When the second wave of novels in Lucasfilm Publishing’s ambitious multi-platform initiative Star Wars: The High Republic was announced, in no way did I anticipate the middle-grade entry being my favorite of the three new books.
But after reading (and mostly enjoying) both Cavan Scott’s adult novel Star Wars: The High Republic – The Rising Storm and Justina Ireland’s young-adult effort Star Wars: The High Republic – Out of the Shadows, I walked away feeling like those stories– while entertaining and admirable in their endeavor to further The High Republic’s ongoing narrative– were both a little too overstuffed in their own unique ways for their own good. Star Wars: The High Republic – Race to Crashpoint Tower by Daniel José Older, on the other hand, feels like an antidote to that trend… the same kind of story but with all the unnecessary fat boiled out of it.
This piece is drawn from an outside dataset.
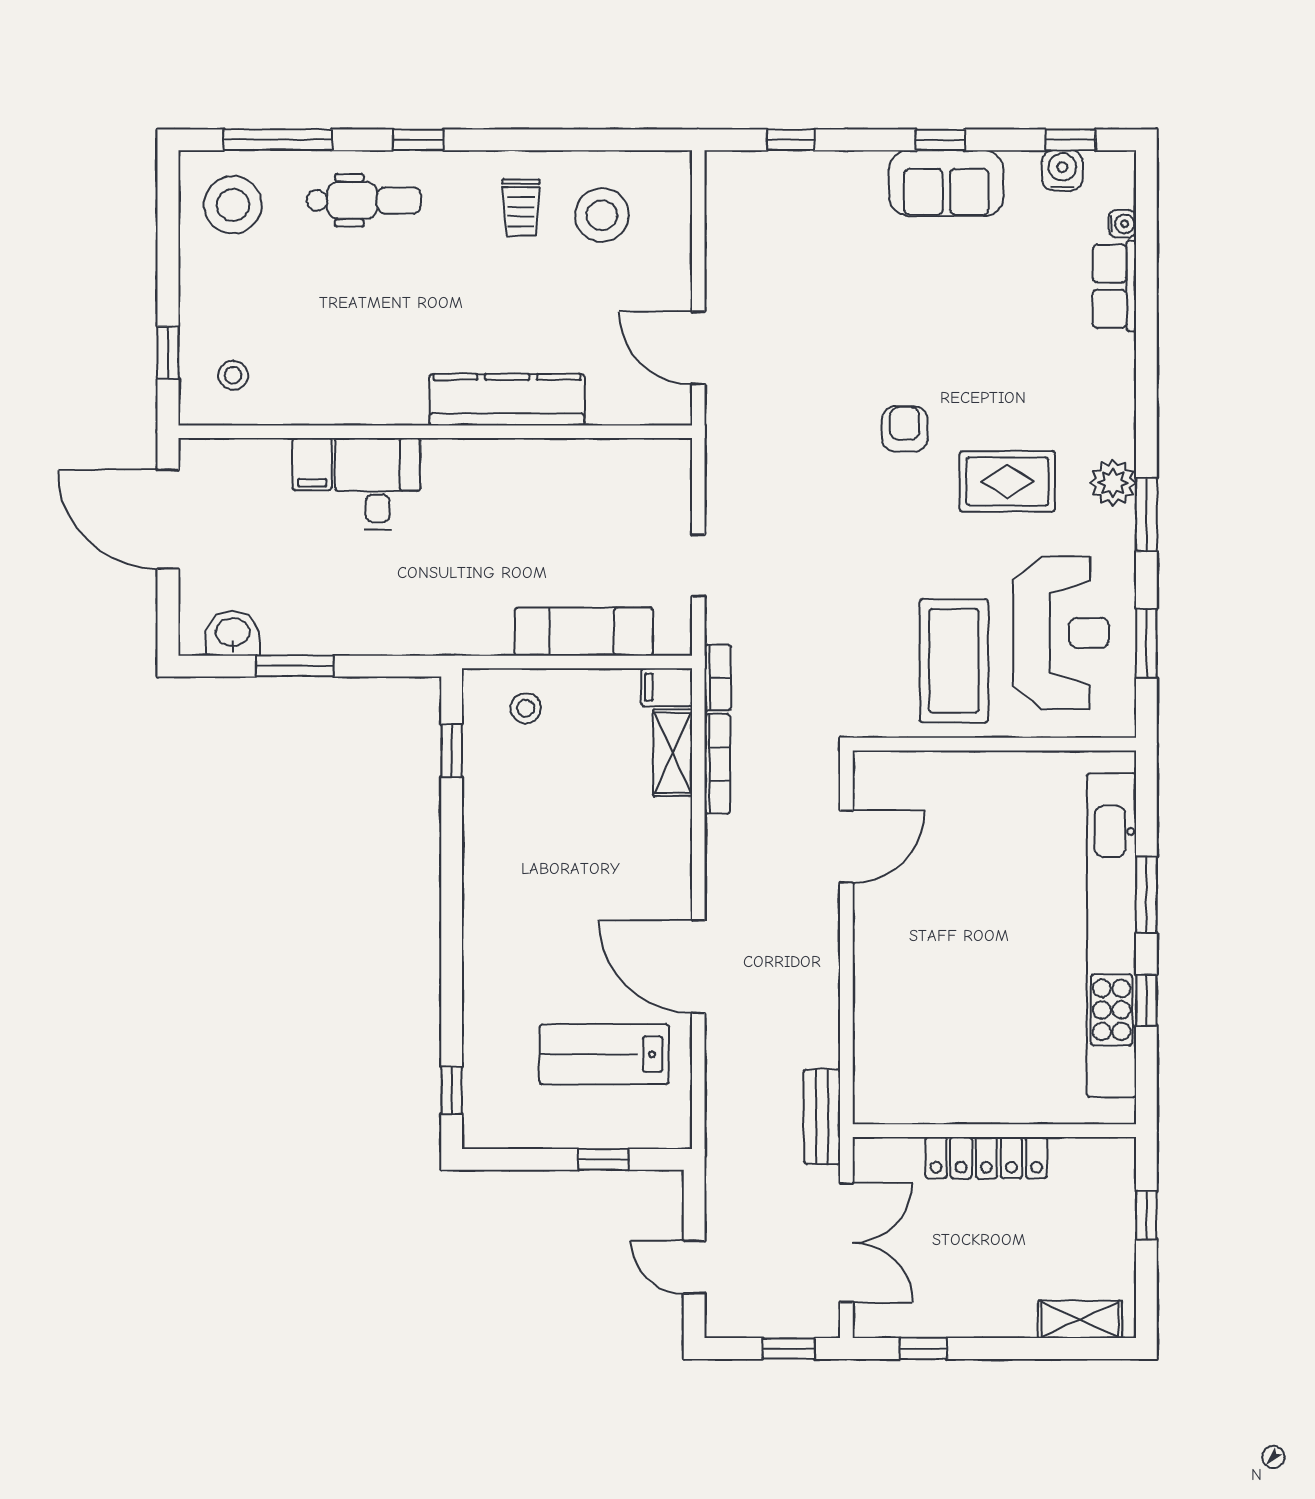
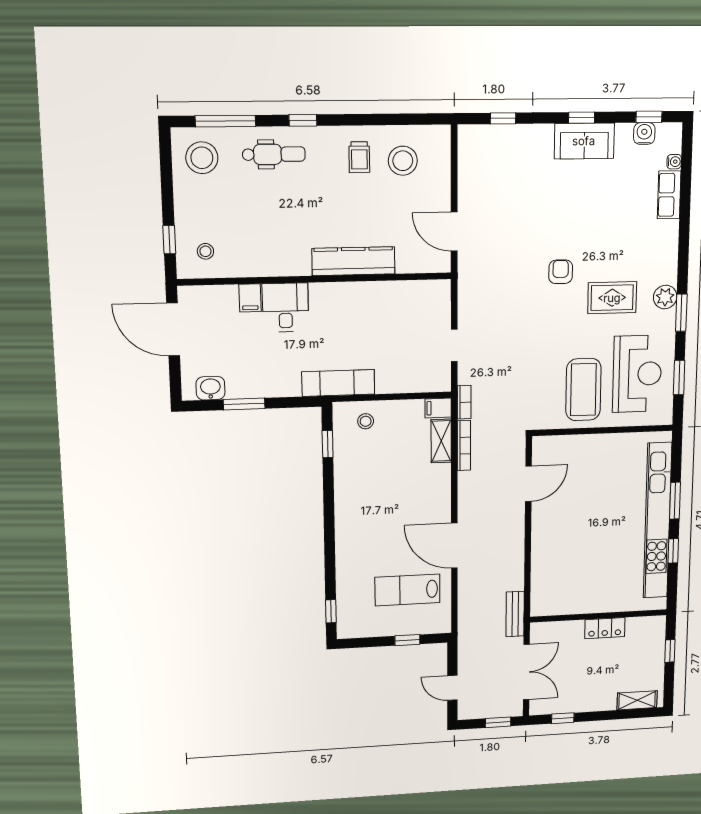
exam couch: (584, 632) -> (338, 383), moved
locker: (986, 1158) -> (605, 628), width x0.66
Race to Crashpoint Tower follows Jedi Padawan Ram Jomaram, stationed on the planet Valo where the Republic Fair is set to take place. Ram prefers tinkering with mechanical things like speeders and droids to other Jedi pursuits, but gets swept up in an adventure packed with action and intrigue when he discovers that the local communications tower has been sabotaged by the menacing band of evil marauders known as the Nihil. Meanwhile, another Padawan named Lula Talisola (continuing her trajectory from Older’s Star Wars: The High Republic Adventures series of IDW comic books) tracks the Nihil from Trymant IV to their base on desolate moon where she and Jedi Knight Vernestra Rwoh– briefly borrowed from Ireland’s books– uncover the raiders’ imminent plan to attack the fair.
Lula and her non-Jedi but Force-sensitive friend Zeen Mrala wind up on a collision course with Ram as they all converge on Valo to put a stop to the Nihil’s plot– or at the very least help the Republic and the rest of the Jedi fight off the pirates by reconstituting the comm tower, allowing the forces of good to coordinate with each other once again. Older cleverly uses this story as a companion piece to The Rising Storm, filling in gaps in that novel’s chronology and overlapping with some of its characters’ paths in interesting ways. For example, rogue Force user Ty Yorrick met Ram Jomaram in a jail cell in Cavan Scott’s book, and here we get to see the opposite side of that encounter, helping it make more sense and giving it further context by delivering that same beat from a different perspective.
It also helps that Race to Crashpoint Tower clocks in at a breezy two hundred pages and doesn’t waste any time getting to the point. These Padawans identify the problems they must overcome and swiftly set their solutions into motion, dealing with obstacles along the way. I still have minor nitpicks with Daniel José Older’s occasional use of modern-day slang that doesn’t quite fit well into A Galaxy Far, Far Away, but overall I found that his punchy writing style worked perfectly for pretty much everything this middle-grade book is trying to achieve. It’s intended to be a fun, lively undertaking aimed at younger audiences, and it absolutely delivers on that promise. There are some somber moments as well, such as when the protagonists realize the gravity of the larger situation they’re facing, but that only serves to cement the importance of Ram and Lula’s mission. Beyond that, this is a relatable story about young people finding their individual roles in a historical struggle and how even offbeat skills can come in handy in life-or-death situations. And, perhaps most importantly, it just feels like Star Wars.
Star Wars: The High Republic – Race to Crashpoint Tower will be released on Tuesday, June 29, but is available for pre-order right now.